作品の構成力や文章の練達度において習作レベル

読み応えのない作品。冒頭からして安易過ぎる。ヒロインの恭子が夫隆之の愛人と名乗る女から告白の電話を受け、住所と名前を知らされた挙句、相手の素性や事実関係を"確かめもせず"に、翌日にその住所の部屋に忍び込み、毒を仕掛けるとは余りにも漫画チック。誰がその毒入り液体を飲むか不明な上に、一旦事が起これば、海外出張中の隆之に類が及ぶ事は必定であり、そうなれば恭子自身にも類が及ぶ事は必定なのに。恭子が、隆之の会社の元常務の娘というのも類型的過ぎる。また、第一章を普通に読めば、誰が事件の首謀者かは自明であろう。これで、まともなミステリや犯罪心理小説が産まれる筈はない。

実際その後の進行を見ても、恭子の心理を主体に描きたいのか、捜査の進展を描きたいのか伝わって来ない。

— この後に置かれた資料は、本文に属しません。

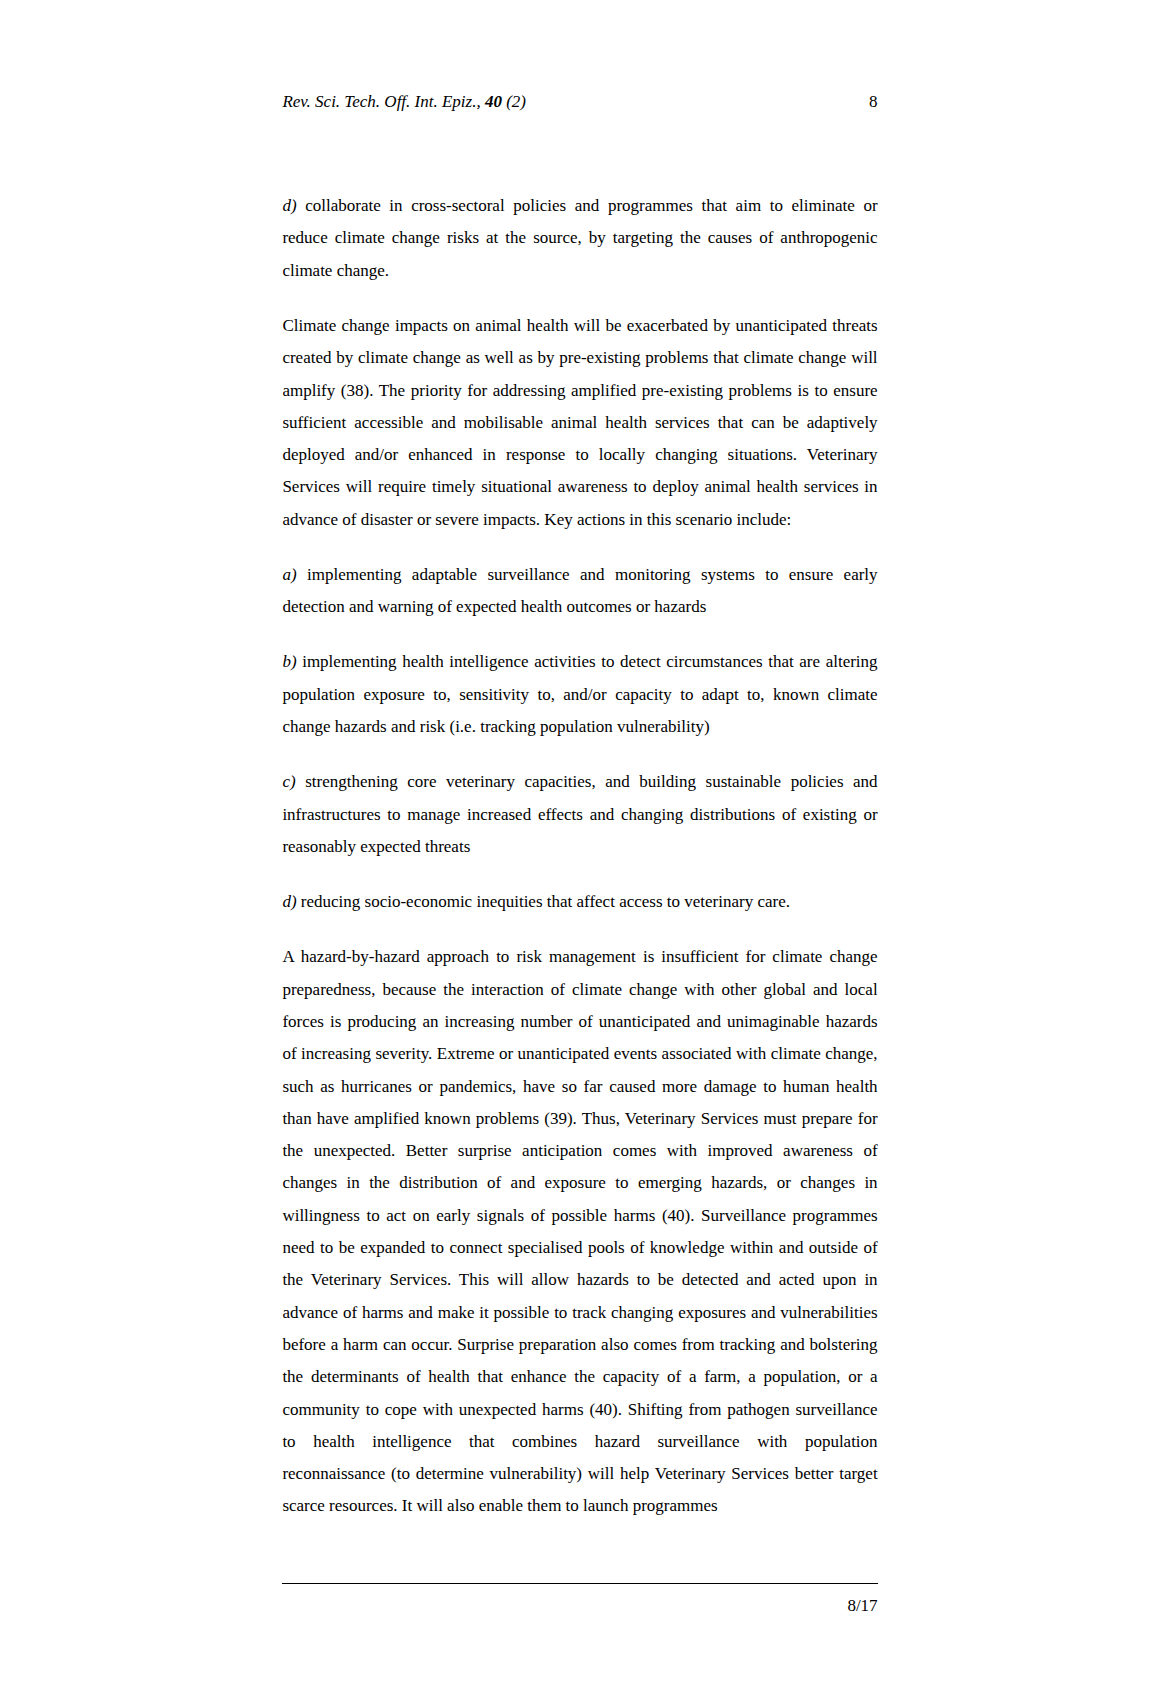Rev. Sci. Tech. Off. Int. Epiz., 40 (2) 8
d) collaborate in cross-sectoral policies and programmes that aim to eliminate or reduce climate change risks at the source, by targeting the causes of anthropogenic climate change.
Climate change impacts on animal health will be exacerbated by unanticipated threats created by climate change as well as by pre-existing problems that climate change will amplify (38). The priority for addressing amplified pre-existing problems is to ensure sufficient accessible and mobilisable animal health services that can be adaptively deployed and/or enhanced in response to locally changing situations. Veterinary Services will require timely situational awareness to deploy animal health services in advance of disaster or severe impacts. Key actions in this scenario include:
a) implementing adaptable surveillance and monitoring systems to ensure early detection and warning of expected health outcomes or hazards
b) implementing health intelligence activities to detect circumstances that are altering population exposure to, sensitivity to, and/or capacity to adapt to, known climate change hazards and risk (i.e. tracking population vulnerability)
c) strengthening core veterinary capacities, and building sustainable policies and infrastructures to manage increased effects and changing distributions of existing or reasonably expected threats
d) reducing socio-economic inequities that affect access to veterinary care.
A hazard-by-hazard approach to risk management is insufficient for climate change preparedness, because the interaction of climate change with other global and local forces is producing an increasing number of unanticipated and unimaginable hazards of increasing severity. Extreme or unanticipated events associated with climate change, such as hurricanes or pandemics, have so far caused more damage to human health than have amplified known problems (39). Thus, Veterinary Services must prepare for the unexpected. Better surprise anticipation comes with improved awareness of changes in the distribution of and exposure to emerging hazards, or changes in willingness to act on early signals of possible harms (40). Surveillance programmes need to be expanded to connect specialised pools of knowledge within and outside of the Veterinary Services. This will allow hazards to be detected and acted upon in advance of harms and make it possible to track changing exposures and vulnerabilities before a harm can occur. Surprise preparation also comes from tracking and bolstering the determinants of health that enhance the capacity of a farm, a population, or a community to cope with unexpected harms (40). Shifting from pathogen surveillance to health intelligence that combines hazard surveillance with population reconnaissance (to determine vulnerability) will help Veterinary Services better target scarce resources. It will also enable them to launch programmes
8/17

文体も中途半端で、刑事小説にしては写実性・簡潔性に欠けるし、犯罪心理小説にしては切迫性・異常性あるいは一種の狂気めいたものが感じられない。淡々と物語が進むだけで、読む者の意表を衝く要素がカケラもない。むしろ、恭子がある人物の正体に途中まで気付かない余りの不自然さに驚いた。隆之という人物の書き込みも不充分で、単なる記号にしか見えなかった。全般的に男を描く筆力が欠けていると思う。

作品の構成力や文章の練達度において習作レベルと言って良い内容。特に、冒頭の軽挙妄動によって、作者が設定した冷酷な筈の恭子の性格が微塵と散って、「氷」とは程遠くなってしまったのは致命的だろう。